There’s little question that in order to sustain long-term success, organizations should invest heavily in individual, team, and executive team development.
Individual development includes training for flexibility, adaptability, effective communication, ethics, entrepreneurship, teamwork, and internal politics and social idiosyncrasies,
Team development includes training for group communication, decision making, motivation, group participation, group conflict, group trust, interpersonal behaviors, leadership, and task orientation. Cross-functional teams that meet face to face are found to be more highly successful and should be considered an organizational norm.

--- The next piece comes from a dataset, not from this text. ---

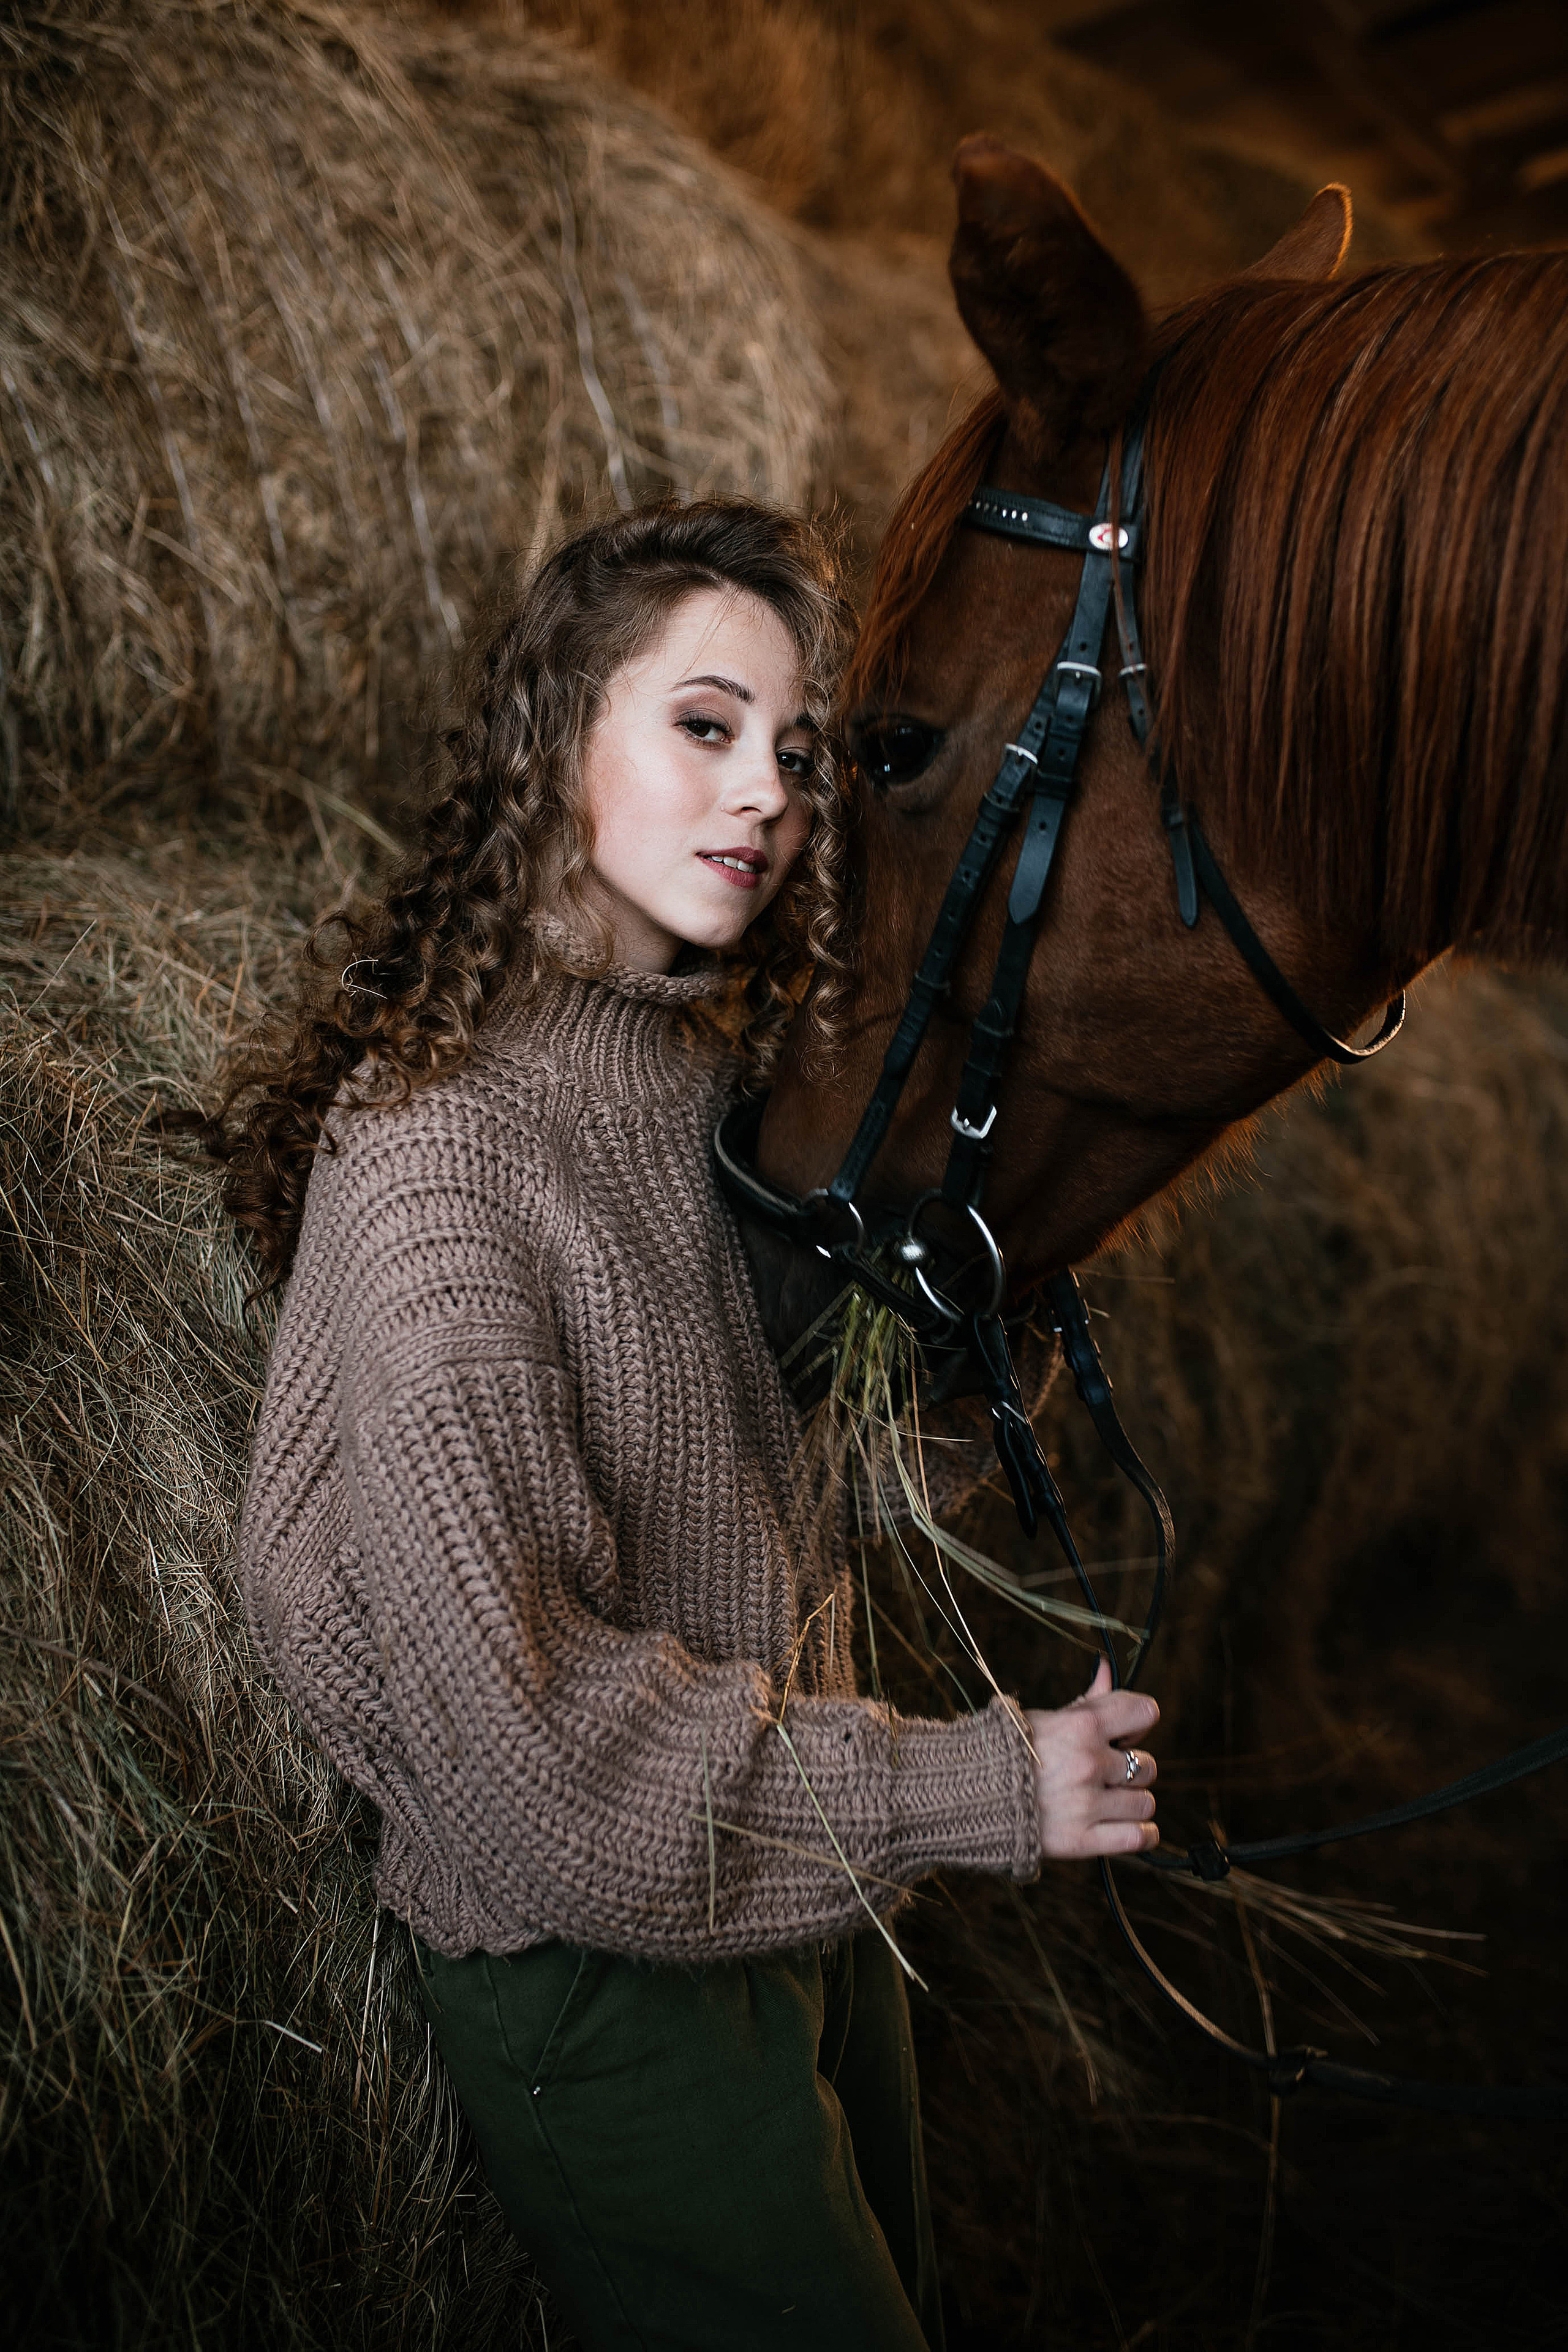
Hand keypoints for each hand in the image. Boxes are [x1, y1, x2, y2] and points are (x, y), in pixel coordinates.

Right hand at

Executive development should begin with contractual agreements that reward individual, team, organizational success. Training should include how to achieve work-life balance, build emotional intelligence, develop trust, control conflict, choose clarity, prize accountability, and seek always for results. It should also include resiliency and how to prepare for and respond to individual, team, or organizational crises and how to successfully utilize corporate intelligence in building corporate strategy. It is critical that executives be promoted at least in part based on their demeanor and their willingness to receive and respond to coaching.
The ITE Model
The following model is presented as the result of research into organizational human capital development. It is called the ITE model because it incorporates Individual, Team, and Executive development. The first two elements are represented by the x and y axes. Along the x axis is individual employee development; the y axis is team development.
When both individual and team development are high, the organization benefits from a group of employees who are considered achievers. Individually and collectively, they are motivated and have the skills necessary to achieve organizational objectives.
When individual development is high but team development is low, the organization enjoys the benefits of a few stars—or “lone rangers.” These are employees who strive to achieve, yet without a team to rely on or to build, they are left to achieve on their own.
When team development is high and individual development is low, the result is that some employees may hide—they may be able to avoid accountability and “sleep” while others are working hard for organization.
When both team development and individual development are low, the result is that the organization is full of maintainers: employees willing to do nothing more than the minimum required in order to keep their jobs.